INSTRUCTION: Pick out each line below containing "none".

GIVEN DATA:
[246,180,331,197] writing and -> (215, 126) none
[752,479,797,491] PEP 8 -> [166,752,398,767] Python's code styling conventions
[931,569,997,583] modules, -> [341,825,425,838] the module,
---
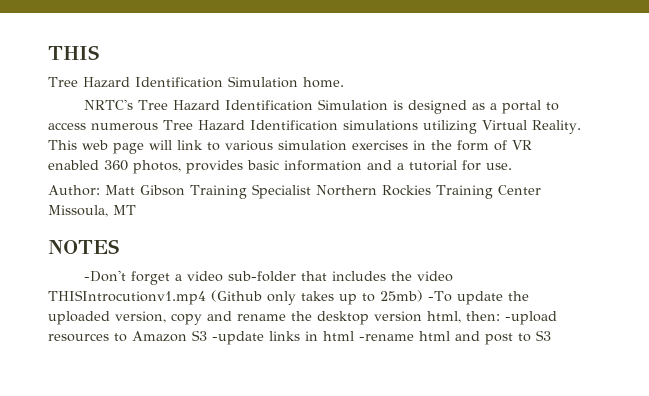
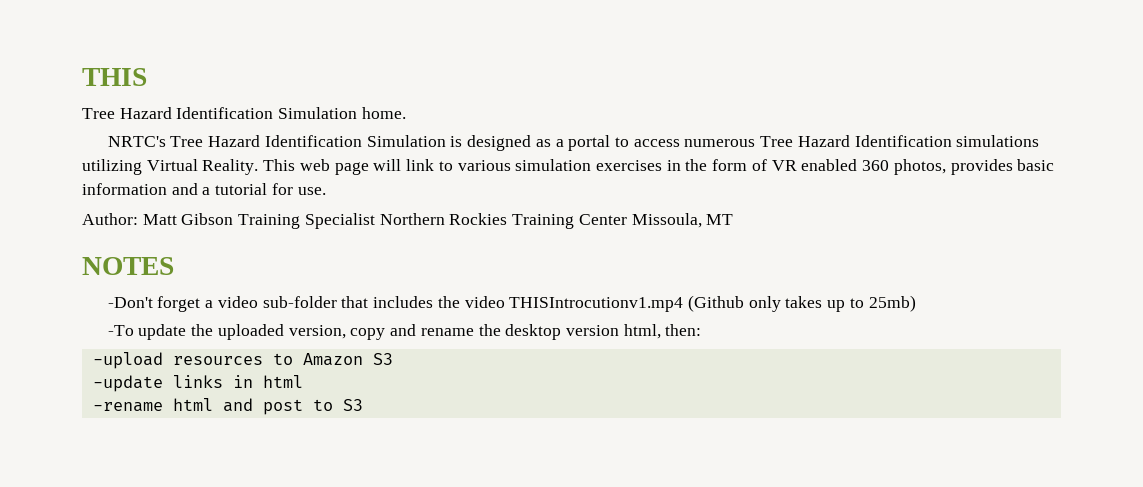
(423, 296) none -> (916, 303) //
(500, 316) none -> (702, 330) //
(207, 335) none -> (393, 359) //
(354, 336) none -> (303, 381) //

REPLY TO THE EXERCISE:
[246,180,331,197] writing and -> (215, 126) none
(423, 296) none -> (916, 303) //
(500, 316) none -> (702, 330) //
(207, 335) none -> (393, 359) //
(354, 336) none -> (303, 381) //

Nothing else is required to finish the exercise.